> Activity
Copy out the lines below word for word, leaving out the pictures.
(Information given begins)
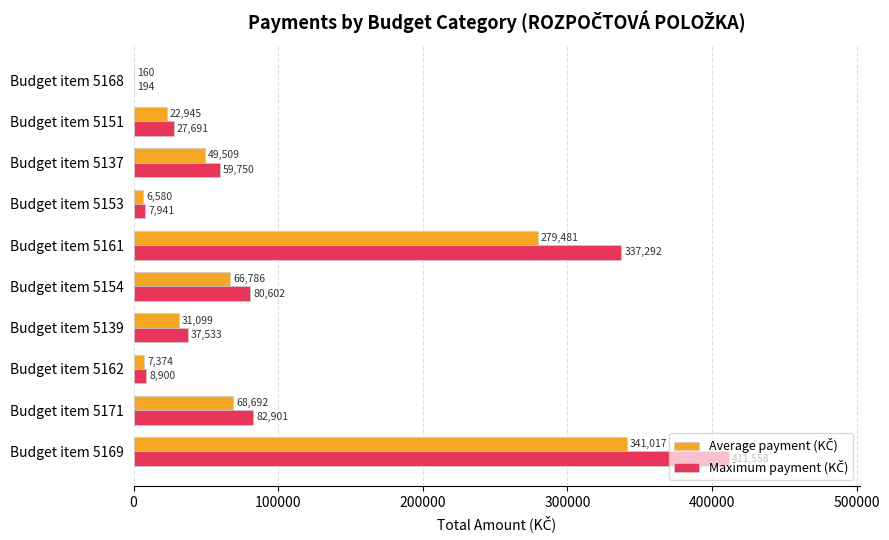

How many data points does each series have?

10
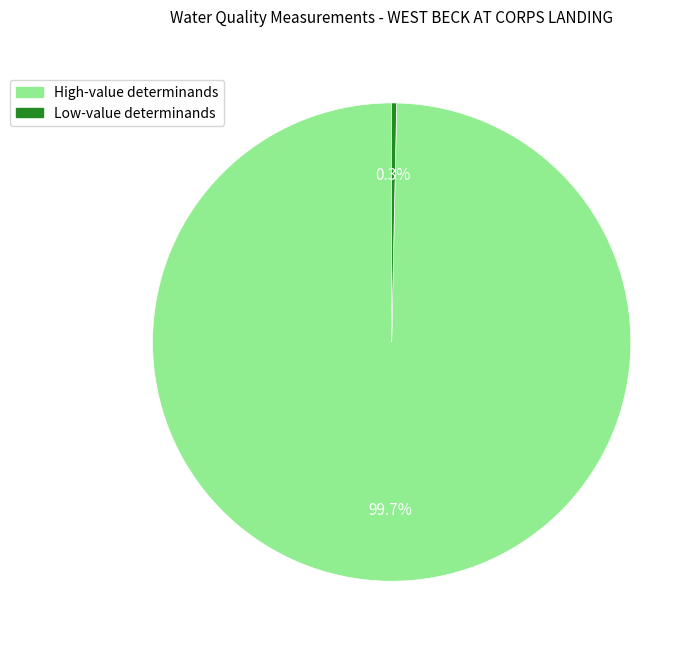

To the nearest percent, what is the difference between the largest and smallest slice percentages?

99%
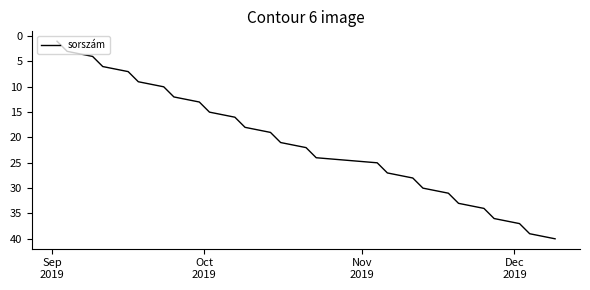

What is the greatest value displayed?

40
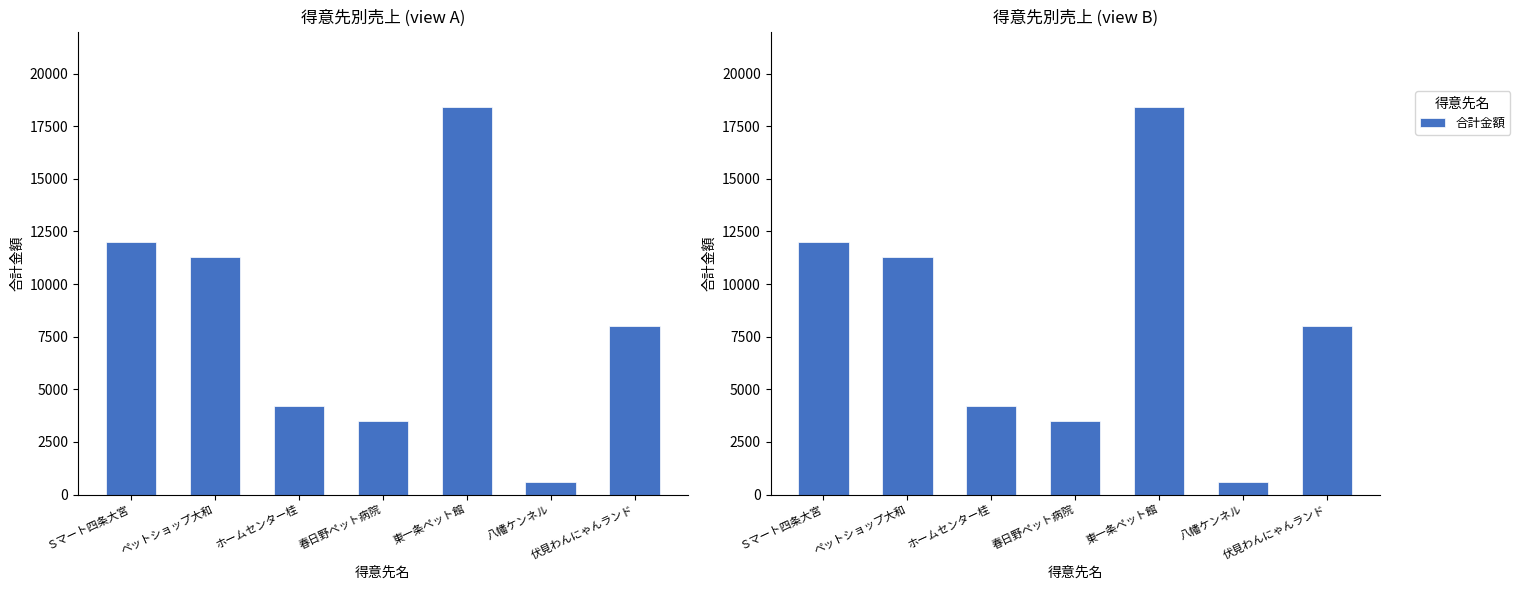

What is the average value?

8286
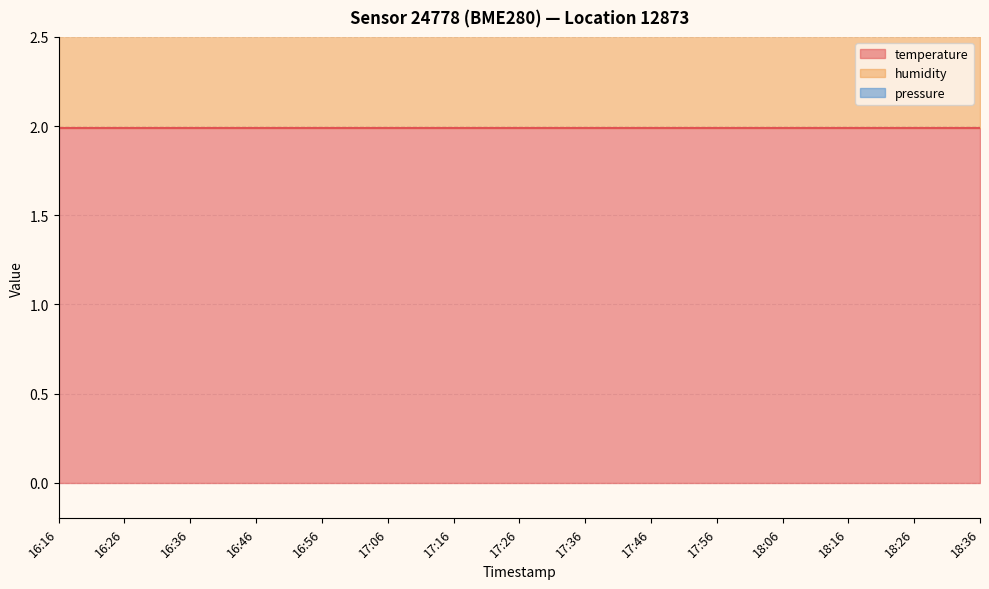

True or false: pressure and temperature intersect in this chart.

False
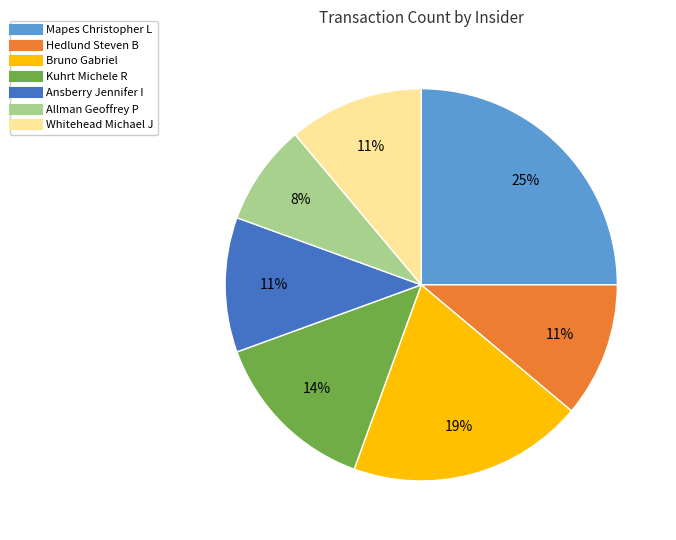

To the nearest percent, what percentage of the pie is Hedlund Steven B?

11%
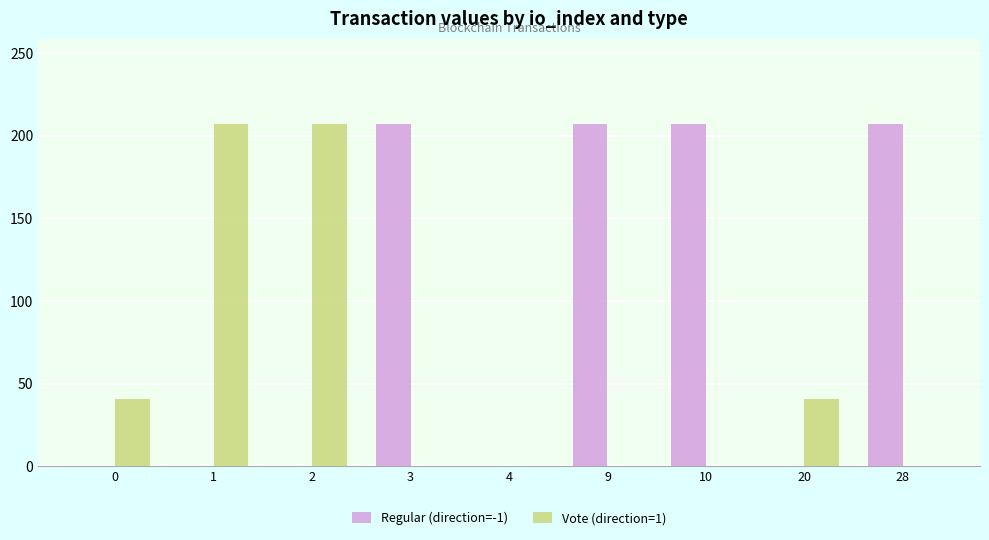

Which series changed the most between 4 and 10?

Regular (direction=-1)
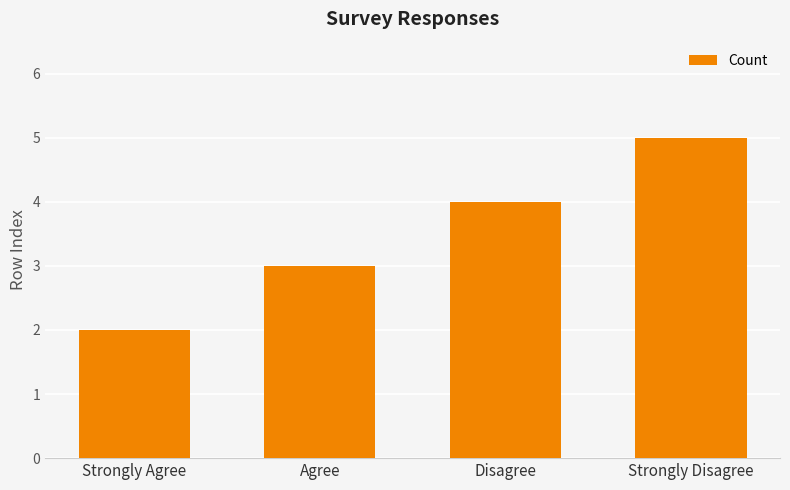

Rank the categories by value from highest to lowest.

Strongly Disagree, Disagree, Agree, Strongly Agree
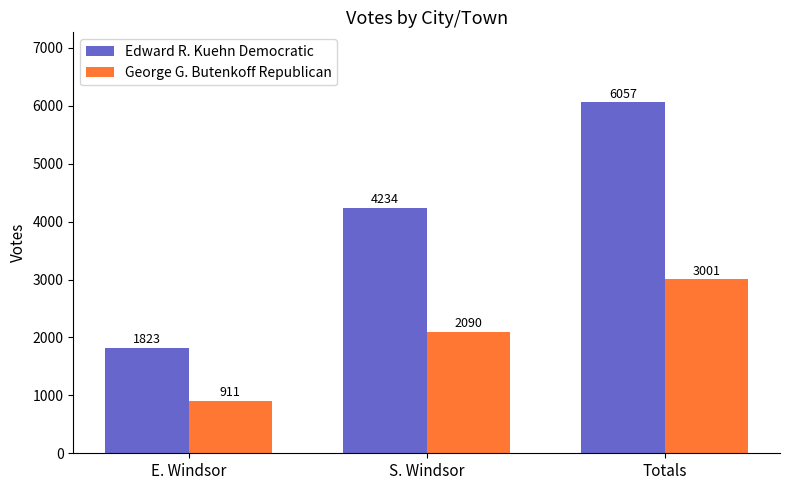

Count the number of data series in this chart.

2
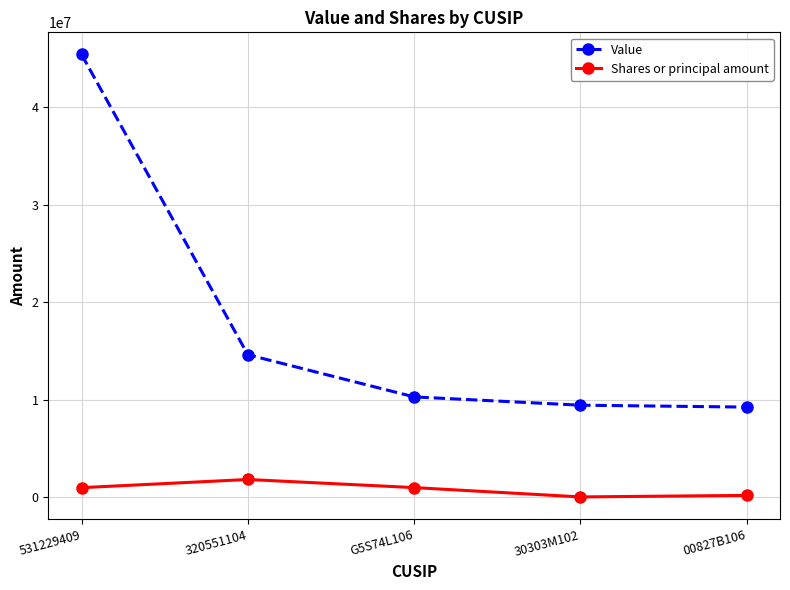

What are all the series names shown in the legend?

Value, Shares or principal amount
(Information given ends)
> Output for this task
How many data points does each series have?

10

To the nearest percent, what is the difference between the largest and smallest slice percentages?

99%

What is the greatest value displayed?

40

What is the average value?

8286

True or false: pressure and temperature intersect in this chart.

False

To the nearest percent, what percentage of the pie is Hedlund Steven B?

11%

Which series changed the most between 4 and 10?

Regular (direction=-1)

Rank the categories by value from highest to lowest.

Strongly Disagree, Disagree, Agree, Strongly Agree

Count the number of data series in this chart.

2

What are all the series names shown in the legend?

Value, Shares or principal amount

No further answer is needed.